Writing to a file using FS2

2020-03-10

Leverage FS2 API to write to a file

EDIT: It was pointed to me that the code does not work. It is right. The update is located in this new post.

Recently, I’ve wanted to write a function that takes an input and write it to a file. Doing that in Java/Scala safely can be tedious. You need to ensure you close your resources correctly, even in the case of failures. FS2 and the Stream abstraction makes it easy. A basic example shows us how to do it.

First, some imports

// source: https://gist.github.com/mpilquist/0b1cc1926bddd31c70ad40663acfec8e
import fs2._, fs2.concurrent._, cats._, cats.implicits._, cats.effect._, cats.effect.implicits._, scala.concurrent.duration._

implicit val ioContextShift: ContextShift[IO] =
  IO.contextShift(scala.concurrent.ExecutionContext.Implicits.global)
implicit val ioTimer: Timer[IO] =
  IO.timer(scala.concurrent.ExecutionContext.Implicits.global)
val blocker: Blocker =
  Blocker.liftExecutionContext(scala.concurrent.ExecutionContext.Implicits.global)

Then a simple Stream that prints strings to a file:

import java.nio.file.Paths

val data: Stream[IO, String] = Stream("string1", "string2", "string3").covary[IO]
// data: Stream[IO, String] = Stream(..)
def toFile(filename: String): Pipe[IO, String, Unit] =
  _.through(text.utf8Encode)
  .through(io.file.writeAll(Paths.get(filename), blocker))

We can run it like that:

data.through(toFile("streams.txt")).compile.drain.unsafeRunSync()

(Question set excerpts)
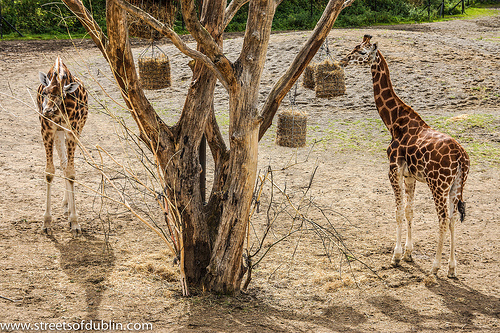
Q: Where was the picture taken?
A: It was taken at the pasture.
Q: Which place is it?
A: It is a pasture.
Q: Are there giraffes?
A: Yes, there is a giraffe.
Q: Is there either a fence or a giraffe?
A: Yes, there is a giraffe.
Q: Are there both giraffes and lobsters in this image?
A: No, there is a giraffe but no lobsters.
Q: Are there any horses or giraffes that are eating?
A: Yes, the giraffe is eating.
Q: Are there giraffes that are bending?
A: Yes, there is a giraffe that is bending.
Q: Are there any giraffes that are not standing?
A: Yes, there is a giraffe that is bending.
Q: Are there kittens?
A: No, there are no kittens.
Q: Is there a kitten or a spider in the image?
A: No, there are no kittens or spiders.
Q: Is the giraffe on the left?
A: Yes, the giraffe is on the left of the image.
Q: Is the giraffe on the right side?
A: No, the giraffe is on the left of the image.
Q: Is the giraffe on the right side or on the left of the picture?
A: The giraffe is on the left of the image.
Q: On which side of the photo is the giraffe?
A: The giraffe is on the left of the image.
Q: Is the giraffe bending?
A: Yes, the giraffe is bending.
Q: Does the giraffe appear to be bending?
A: Yes, the giraffe is bending.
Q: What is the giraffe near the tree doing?
A: The giraffe is bending.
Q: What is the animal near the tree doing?
A: The giraffe is bending.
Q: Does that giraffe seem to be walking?
A: No, the giraffe is bending.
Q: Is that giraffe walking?
A: No, the giraffe is bending.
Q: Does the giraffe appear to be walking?
A: No, the giraffe is bending.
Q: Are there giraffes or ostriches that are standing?
A: No, there is a giraffe but it is bending.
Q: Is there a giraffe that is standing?
A: No, there is a giraffe but it is bending.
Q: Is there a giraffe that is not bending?
A: No, there is a giraffe but it is bending.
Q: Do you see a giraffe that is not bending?
A: No, there is a giraffe but it is bending.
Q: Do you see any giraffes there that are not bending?
A: No, there is a giraffe but it is bending.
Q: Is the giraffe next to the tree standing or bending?
A: The giraffe is bending.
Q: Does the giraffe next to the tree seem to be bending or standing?
A: The giraffe is bending.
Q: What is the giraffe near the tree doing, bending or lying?
A: The giraffe is bending.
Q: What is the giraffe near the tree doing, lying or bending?
A: The giraffe is bending.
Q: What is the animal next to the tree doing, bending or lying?
A: The giraffe is bending.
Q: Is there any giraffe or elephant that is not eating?
A: No, there is a giraffe but it is eating.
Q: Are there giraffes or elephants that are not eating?
A: No, there is a giraffe but it is eating.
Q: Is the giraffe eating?
A: Yes, the giraffe is eating.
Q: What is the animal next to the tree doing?
A: The giraffe is eating.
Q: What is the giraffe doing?
A: The giraffe is eating.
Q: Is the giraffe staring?
A: No, the giraffe is eating.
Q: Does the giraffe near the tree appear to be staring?
A: No, the giraffe is eating.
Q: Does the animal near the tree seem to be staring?
A: No, the giraffe is eating.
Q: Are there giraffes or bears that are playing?
A: No, there is a giraffe but it is eating.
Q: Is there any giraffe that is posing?
A: No, there is a giraffe but it is eating.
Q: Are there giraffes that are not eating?
A: No, there is a giraffe but it is eating.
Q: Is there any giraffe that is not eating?
A: No, there is a giraffe but it is eating.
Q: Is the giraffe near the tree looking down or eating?
A: The giraffe is eating.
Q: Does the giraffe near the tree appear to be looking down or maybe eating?
A: The giraffe is eating.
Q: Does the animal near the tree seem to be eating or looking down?
A: The giraffe is eating.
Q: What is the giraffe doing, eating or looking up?
A: The giraffe is eating.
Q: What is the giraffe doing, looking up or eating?
A: The giraffe is eating.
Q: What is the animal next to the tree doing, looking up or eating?
A: The giraffe is eating.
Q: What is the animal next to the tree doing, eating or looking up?
A: The giraffe is eating.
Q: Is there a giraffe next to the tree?
A: Yes, there is a giraffe next to the tree.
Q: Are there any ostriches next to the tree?
A: No, there is a giraffe next to the tree.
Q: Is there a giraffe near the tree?
A: Yes, there is a giraffe near the tree.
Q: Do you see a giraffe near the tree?
A: Yes, there is a giraffe near the tree.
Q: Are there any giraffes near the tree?
A: Yes, there is a giraffe near the tree.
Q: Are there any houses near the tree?
A: No, there is a giraffe near the tree.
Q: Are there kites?
A: No, there are no kites.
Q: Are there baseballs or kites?
A: No, there are no kites or baseballs.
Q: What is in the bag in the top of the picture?
A: The hay is in the bag.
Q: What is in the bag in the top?
A: The hay is in the bag.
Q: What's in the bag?
A: The hay is in the bag.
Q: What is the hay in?
A: The hay is in the bag.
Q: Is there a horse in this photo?
A: No, there are no horses.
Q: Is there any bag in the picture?
A: Yes, there is a bag.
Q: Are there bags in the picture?
A: Yes, there is a bag.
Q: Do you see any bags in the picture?
A: Yes, there is a bag.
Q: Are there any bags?
A: Yes, there is a bag.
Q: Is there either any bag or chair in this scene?
A: Yes, there is a bag.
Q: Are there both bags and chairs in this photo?
A: No, there is a bag but no chairs.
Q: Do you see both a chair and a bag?
A: No, there is a bag but no chairs.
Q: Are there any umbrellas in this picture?
A: No, there are no umbrellas.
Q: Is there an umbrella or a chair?
A: No, there are no umbrellas or chairs.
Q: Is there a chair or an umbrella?
A: No, there are no umbrellas or chairs.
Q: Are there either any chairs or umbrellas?
A: No, there are no umbrellas or chairs.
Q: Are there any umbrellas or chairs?
A: No, there are no umbrellas or chairs.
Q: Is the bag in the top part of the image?
A: Yes, the bag is in the top of the image.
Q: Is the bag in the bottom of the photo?
A: No, the bag is in the top of the image.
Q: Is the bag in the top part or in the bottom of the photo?
A: The bag is in the top of the image.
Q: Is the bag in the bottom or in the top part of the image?
A: The bag is in the top of the image.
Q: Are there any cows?
A: No, there are no cows.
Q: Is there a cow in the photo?
A: No, there are no cows.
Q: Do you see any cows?
A: No, there are no cows.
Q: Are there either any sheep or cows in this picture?
A: No, there are no cows or sheep.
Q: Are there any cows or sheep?
A: No, there are no cows or sheep.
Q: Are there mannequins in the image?
A: No, there are no mannequins.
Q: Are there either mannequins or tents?
A: No, there are no mannequins or tents.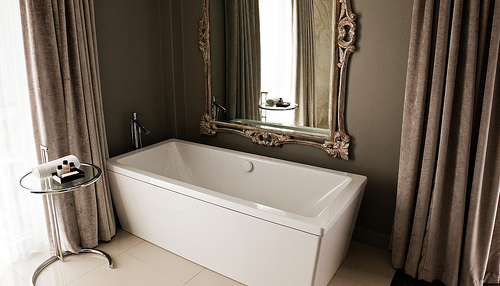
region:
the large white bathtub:
[105, 135, 367, 283]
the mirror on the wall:
[197, 2, 355, 159]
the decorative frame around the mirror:
[197, 0, 357, 160]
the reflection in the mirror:
[210, 0, 331, 138]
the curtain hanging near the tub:
[391, 0, 497, 284]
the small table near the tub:
[19, 144, 114, 284]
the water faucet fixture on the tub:
[127, 109, 147, 149]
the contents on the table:
[32, 142, 86, 186]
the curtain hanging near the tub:
[16, 0, 118, 255]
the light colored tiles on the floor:
[0, 226, 395, 283]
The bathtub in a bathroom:
[91, 121, 390, 284]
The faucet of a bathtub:
[121, 99, 163, 163]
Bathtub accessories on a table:
[21, 128, 124, 283]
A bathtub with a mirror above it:
[97, 2, 379, 283]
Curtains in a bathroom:
[15, 0, 135, 267]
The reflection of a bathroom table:
[238, 71, 306, 147]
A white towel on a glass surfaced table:
[33, 149, 83, 179]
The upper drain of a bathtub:
[231, 157, 264, 179]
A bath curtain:
[381, 0, 498, 284]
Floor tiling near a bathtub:
[118, 233, 221, 284]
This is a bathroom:
[5, 1, 498, 283]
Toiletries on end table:
[35, 147, 87, 194]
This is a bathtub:
[99, 122, 391, 284]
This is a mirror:
[194, 0, 371, 145]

_Instructions to follow_. Decide whether each statement agrees with the FS2 post, answering yes or no and quoting the deciding words of the post: (a) The post calls writing to a file safely in Java/Scala tedious. (b) The sample stream holds four strings. (c) The example writes its output to a file named streams.txt. These rows were taken from a different source than the FS2 post.

_Written solution_.
(a) Yes: "Doing that in Java/Scala safely can be tedious."
(b) No: "Stream("string1", "string2", "string3")"
(c) Yes: "data.through(toFile("streams.txt"))"